Chapter 6 – The Social Pact
How can a person form an association in which all are united that will defend the person and goods of each member using the collective force of everyone, but also under which the individual can remain as free as before and obey no one but himself? The answer is the same everywhere, either tacitly or officially recognized. Each person has to give up all of his right to the community – this makes everyone equal, with no one having rights that others don’t. However, since no one gains rights over him that he has not also gained over others, he has gained the equivalent of what he has lost. He thus acquires more power to protect what he has. Once this articfical body is crated, it can act as one body, and can be known as a city or a republic. Each person in it is a citizen, because he shares in sovereign power, and also a subject, because he is under the laws of the state.
Chapter 7 – The Sovereign
To the subjects as a whole, the sovereign body can never pose any danger. Since the sovereign is formed completely of the individuals who compose it, it is impossible for it to have any interest contrary to theirs. Therefore, the sovereign doesn’t need to give guarantees to its subjects, because it’s impossible for a body to want to hurt all of its members. However, this is not true of the relation of a subject to the sovereign. An individual may have a private will contrary to the public will. He may try to get the rights of a citizen without paying the duties of a subject. If this behavior became common, it would ruin the body politic. Therefore, if a person refuses to obey the general will shall be forced to do so. Essentially, he shall be forced to be free.
Chapter 8 – Civil Society
By leaving the state of nature and entering civil society, a man uses justice as a rule of conduct instead of instinct, and his spirit is elevated. Though he loses the right to take anything that tempts him, he gains the right to civil liberty and legal property. The limit of his natural liberty was his own physical power, but civil liberty is only limited by the general will. His natural possessions where only based on force or on being the first occupant, but his civil property is based on a legal title.

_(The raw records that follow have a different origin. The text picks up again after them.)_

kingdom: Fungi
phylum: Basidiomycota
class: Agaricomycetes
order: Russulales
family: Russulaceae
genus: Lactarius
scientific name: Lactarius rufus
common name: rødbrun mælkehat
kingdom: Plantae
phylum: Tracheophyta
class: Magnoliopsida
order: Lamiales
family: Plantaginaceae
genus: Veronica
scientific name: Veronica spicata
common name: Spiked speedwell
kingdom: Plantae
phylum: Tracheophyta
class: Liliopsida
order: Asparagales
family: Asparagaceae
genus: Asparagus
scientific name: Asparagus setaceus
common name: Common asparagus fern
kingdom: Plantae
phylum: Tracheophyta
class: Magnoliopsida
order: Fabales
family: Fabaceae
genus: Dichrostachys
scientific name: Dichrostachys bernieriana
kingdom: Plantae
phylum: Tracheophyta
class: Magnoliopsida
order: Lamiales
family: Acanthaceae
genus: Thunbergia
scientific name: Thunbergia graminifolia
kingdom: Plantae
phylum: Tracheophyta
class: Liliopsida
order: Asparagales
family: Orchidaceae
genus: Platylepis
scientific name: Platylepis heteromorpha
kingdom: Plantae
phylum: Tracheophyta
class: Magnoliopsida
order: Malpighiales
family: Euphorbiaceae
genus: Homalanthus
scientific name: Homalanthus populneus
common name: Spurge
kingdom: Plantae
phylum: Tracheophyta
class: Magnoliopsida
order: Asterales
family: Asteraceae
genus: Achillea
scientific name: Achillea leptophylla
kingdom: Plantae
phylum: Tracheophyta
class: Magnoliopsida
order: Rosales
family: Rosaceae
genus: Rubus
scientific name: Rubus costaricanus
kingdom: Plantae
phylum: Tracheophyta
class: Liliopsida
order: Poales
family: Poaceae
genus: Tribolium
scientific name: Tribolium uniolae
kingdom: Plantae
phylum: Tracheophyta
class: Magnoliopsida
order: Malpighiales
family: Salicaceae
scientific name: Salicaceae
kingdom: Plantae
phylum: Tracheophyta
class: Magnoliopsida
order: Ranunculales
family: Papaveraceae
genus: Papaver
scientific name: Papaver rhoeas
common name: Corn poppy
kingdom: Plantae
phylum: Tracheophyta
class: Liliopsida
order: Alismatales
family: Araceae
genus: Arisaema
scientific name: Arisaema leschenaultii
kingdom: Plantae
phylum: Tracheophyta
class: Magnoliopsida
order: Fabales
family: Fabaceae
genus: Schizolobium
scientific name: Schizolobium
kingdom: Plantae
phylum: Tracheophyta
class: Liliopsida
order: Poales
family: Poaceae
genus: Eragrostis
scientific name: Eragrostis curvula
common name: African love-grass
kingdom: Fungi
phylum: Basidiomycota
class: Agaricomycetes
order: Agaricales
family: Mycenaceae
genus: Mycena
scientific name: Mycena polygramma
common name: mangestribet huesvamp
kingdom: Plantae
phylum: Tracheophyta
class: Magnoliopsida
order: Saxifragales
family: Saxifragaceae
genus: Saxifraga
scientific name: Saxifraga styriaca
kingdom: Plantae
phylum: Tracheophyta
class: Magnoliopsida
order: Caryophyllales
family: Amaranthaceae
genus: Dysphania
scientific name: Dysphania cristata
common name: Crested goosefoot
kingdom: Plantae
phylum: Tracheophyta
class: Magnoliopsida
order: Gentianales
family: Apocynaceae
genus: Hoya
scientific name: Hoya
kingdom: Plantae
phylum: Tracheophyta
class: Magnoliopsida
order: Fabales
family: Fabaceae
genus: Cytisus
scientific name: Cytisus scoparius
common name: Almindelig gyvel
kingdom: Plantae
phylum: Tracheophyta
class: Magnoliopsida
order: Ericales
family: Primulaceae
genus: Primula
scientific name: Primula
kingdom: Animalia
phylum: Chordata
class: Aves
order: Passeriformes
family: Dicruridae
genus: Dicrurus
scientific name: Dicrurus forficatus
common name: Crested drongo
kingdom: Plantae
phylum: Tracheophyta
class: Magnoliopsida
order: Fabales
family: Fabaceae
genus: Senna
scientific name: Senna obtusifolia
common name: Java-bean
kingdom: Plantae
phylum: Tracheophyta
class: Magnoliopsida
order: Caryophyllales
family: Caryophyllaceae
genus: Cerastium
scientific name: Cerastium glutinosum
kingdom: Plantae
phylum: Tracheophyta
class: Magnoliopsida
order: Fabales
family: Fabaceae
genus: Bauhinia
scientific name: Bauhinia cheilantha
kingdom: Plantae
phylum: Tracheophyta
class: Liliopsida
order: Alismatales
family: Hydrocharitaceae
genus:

Furthermore, in a state of nature, you are a slave to your appetite, but in society, you are obedient to a law you’ve proscribed to yourself, which is freedom.
Chapter 9 – Of Property
When a man enters the political society, his land enters with him, so that it becomes the property of the sovereign rather than just a private possession. This makes the land more secure, since it is now protected by the entire state, and not just one man. However, in the view of other states, a state still only has ‘the right of first occupant.’ The right of first occupant is legitimate under three conditions: 1) the land isn’t already inhabited by somebody else, 2) a man only takes as much as he needs for subsistence, and 3) that he doesn’t just declare its his land, but actually works and cultivates the soil. Without these rules, a person could just declare any piece of land belongs to him. When Balboa stood on the shore of South America and declared it was now owned by the King of Spain, was that enough to dispossess all the current inhabitants and exclude anyone else’s right to the land?
The social pact, rather than destroying natural equity, substitutes a moral and lawful equity for the natural physical inequality of men – men become equal by covenant.